Because of recent advantages in digitalization techniques, the amount of available images increases daily. Since the manual annotation and indexing of images by humans is subjective and very time consuming a lot of effort was put into developing automatic systems which support the user in finding the required images in huge image repositories. These systems are called Content-Based Image Retrieval (CBIR) systems. There are diverse application areas for such systems, like medical image databases, news archives of broadcasting stations, digital archives in museums, education, and so on.

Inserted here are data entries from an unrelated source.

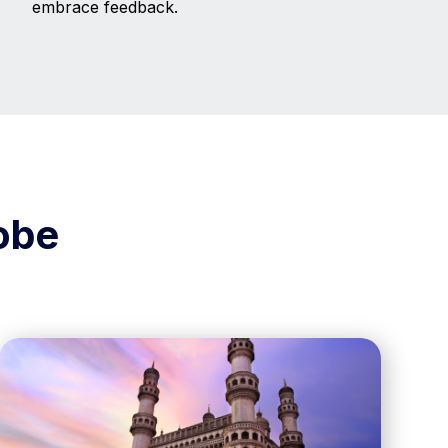
embrace feedback.
obe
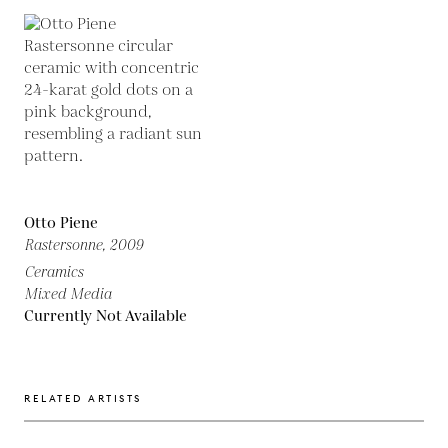
Otto Piene
Rastersonne,
2009
Ceramics
Mixed Media
Currently Not Available
RELATED ARTISTS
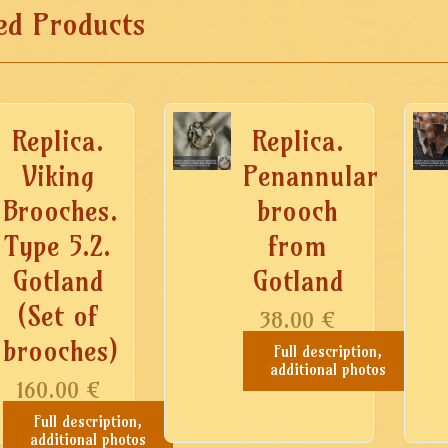
ed Products
Replica.
Replica.
Viking
Penannular
Brooches.
brooch
Type 5.2.
from
Gotland
Gotland
(Set of
38.00
€
brooches)
Full description,
additional photos
160.00
€
Full description,
additional photos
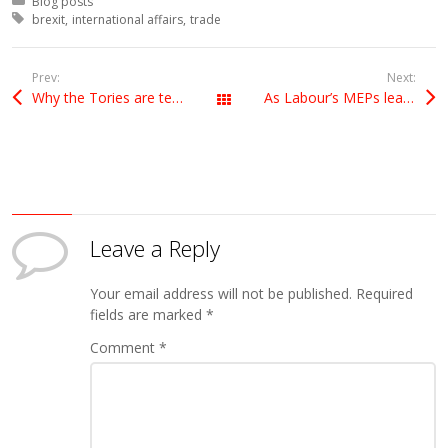
Posted in:
Blog posts
Tagged with:
brexit
international affairs
trade
Prev:
Next:
Why the Tories are terrified of releasing the Brexit impact papers
As Labour’s MEPs leader in Europe, I hope to help my party in the Brexit debate
All Posts
Leave a Reply
Your email address will not be published.
Required
fields are marked
*
Comment
*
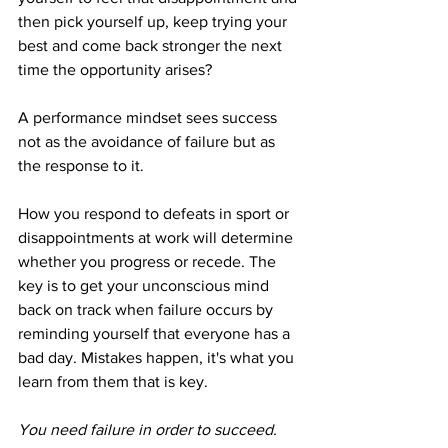
then pick yourself up, keep trying your 
best and come back stronger the next 
time the opportunity arises?
A performance mindset sees success 
not as the avoidance of failure but as 
the response to it. 
How you respond to defeats in sport or 
disappointments at work will determine 
whether you progress or recede. The 
key is to get your unconscious mind 
back on track when failure occurs by 
reminding yourself that everyone has a 
bad day. Mistakes happen, it's what you 
learn from them that is key.
You need failure in order to succeed.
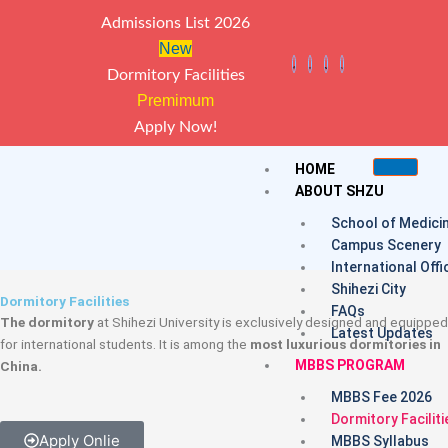
Skip
Admissions List 2026
to
New
content
Dormitory Facilities
Premimum
Apply Now!
HOME
ABOUT SHZU
School of Medici
Campus Scenery
International Offi
Shihezi City
Dormitory Facilities
FAQs
The dormitory
at Shihezi University is exclusively designed and equipped
Latest Updates
for international students. It is among the
most luxurious dormitories in
MBBS PROGRAM
China.
MBBS Fee 2026
Dormitory Faciliti
Apply Onlie
MBBS Syllabus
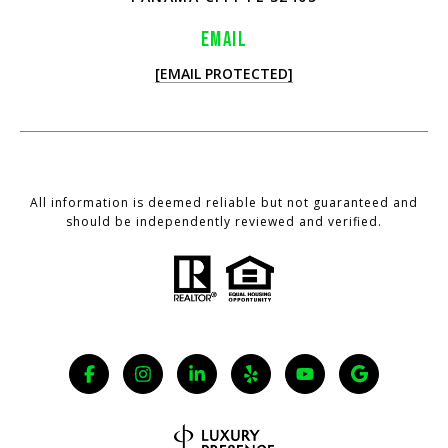
EMAIL
[EMAIL PROTECTED]
All information is deemed reliable but not guaranteed and
should be independently reviewed and verified.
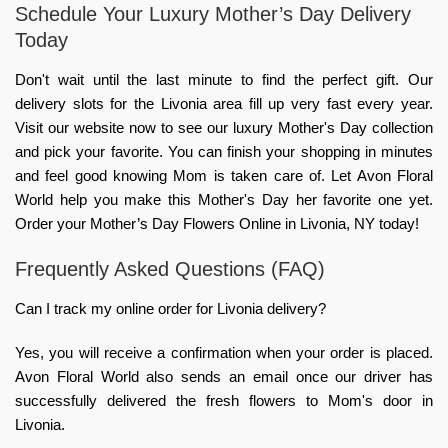
Schedule Your Luxury Mother’s Day Delivery
Today
Don't wait until the last minute to find the perfect gift. Our
delivery slots for the Livonia area fill up very fast every year.
Visit our website now to see our luxury Mother's Day collection
and pick your favorite. You can finish your shopping in minutes
and feel good knowing Mom is taken care of. Let Avon Floral
World help you make this Mother's Day her favorite one yet.
Order your Mother’s Day Flowers Online in Livonia, NY today!
Frequently Asked Questions (FAQ)
Can I track my online order for Livonia delivery?
Yes, you will receive a confirmation when your order is placed.
Avon Floral World also sends an email once our driver has
successfully delivered the fresh flowers to Mom's door in
Livonia.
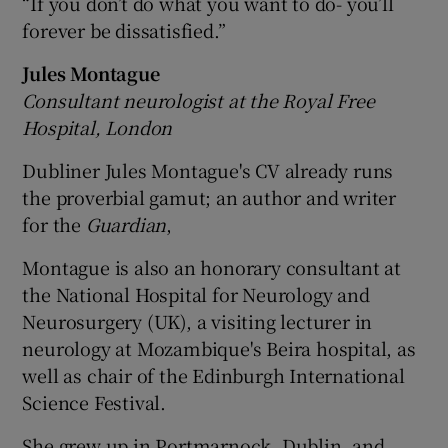
“If you don’t do what you want to do- you’ll
forever be dissatisfied.”
Jules Montague
Consultant neurologist at the Royal Free
Hospital, London
Dubliner Jules Montague's CV already runs
the proverbial gamut; an author and writer
for the
Guardian
,
Montague is also an honorary consultant at
the National Hospital for Neurology and
Neurosurgery (UK), a visiting lecturer in
neurology at Mozambique's Beira hospital, as
well as chair of the Edinburgh International
Science Festival.
She grew up in Portmarnock, Dublin, and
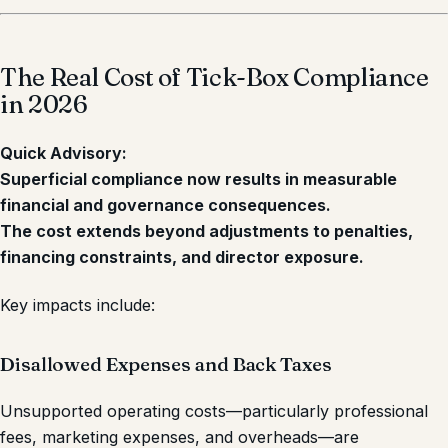
The Real Cost of Tick-Box Compliance
in 2026
Quick Advisory:
Superficial compliance now results in measurable
financial and governance consequences.
The cost extends beyond adjustments to penalties,
financing constraints, and director exposure.
Key impacts include:
Disallowed Expenses and Back Taxes
Unsupported operating costs—particularly professional
fees, marketing expenses, and overheads—are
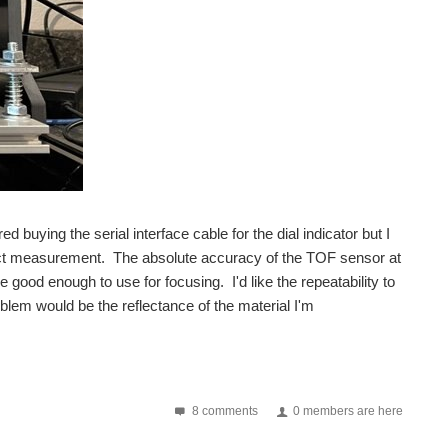
ed buying the serial interface cable for the dial indicator but I
ontact measurement. The absolute accuracy of the TOF sensor at
ood enough to use for focusing. I'd like the repeatability to
lem would be the reflectance of the material I'm
8 comments
0 members are here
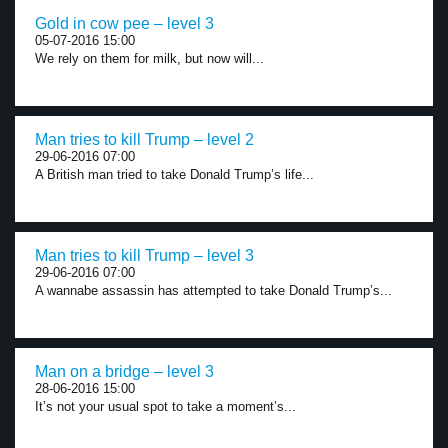
Gold in cow pee – level 3
05-07-2016 15:00
We rely on them for milk, but now will...
Man tries to kill Trump – level 2
29-06-2016 07:00
A British man tried to take Donald Trump’s life...
Man tries to kill Trump – level 3
29-06-2016 07:00
A wannabe assassin has attempted to take Donald Trump’s...
Man on a bridge – level 3
28-06-2016 15:00
It’s not your usual spot to take a moment’s...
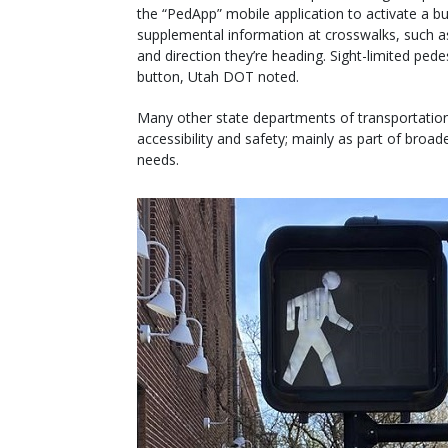
the “PedApp” mobile application to activate a b
supplemental information at crosswalks, such a
and direction they’re heading. Sight-limited ped
button, Utah DOT noted.
Many other state departments of transportatio
accessibility and safety; mainly as part of broad
needs.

Whereas the earliest systems used mostly colour, texture and shape features for the retrieval, in recent systems the users are put into a loop to provide the so called user-relevance feedback to improve the retrieval performance and to overcome the semantic gap and subjectivity of human perception. Whereas the CBIR system uses low level features (like colour, shape and texture) for image retrieval, humans interpret image content semantically. The mapping of those semantic descriptions to low level features is very challenging for humans, not to say impossible for complicated images. Furthermore different persons (or the same persons under different circumstances) may perceive the same visual content differently.

As an interesting source for user-relevance feedback an eye tracker can be used, a device that measures the fixations and saccades when the user looks at images. By recording the areas of the images the user looks at when searching for images, we can guide the CBIR system to put more attention on those areas to improve the retrieval performance. As a first step into this new research area, we first have to find out if the recording of eye movements really leads to a better retrieval performance. In an experiment a query image and six other images are provided. The users' task is to click on that image out of the six ones that he or she assumes to be most similar to the query image. Then the six most similar images to the clicked one are calculated and presented to user. The procedure is repeated until the query image is found. This experiment is performed twice: As a Java Web-Interface where we only record on which image the user clicks and also as an eye-tracking experiment where we additionally record the users' eye movements. If the eye tracking experiment leads to faster retrieval performances we will have proven the usefulness of considering visual data for image retrieval.

Further investigations can be used to find out if some colour, shape, or texture features are important for specific search strategies or if they require special visual attention. Additionally, eye tracking data provides insight into visual comparison processes (eyes are a window to the brain) and data from eye-tracking experiments can be used to develop (neural) models for the human visual behaviour.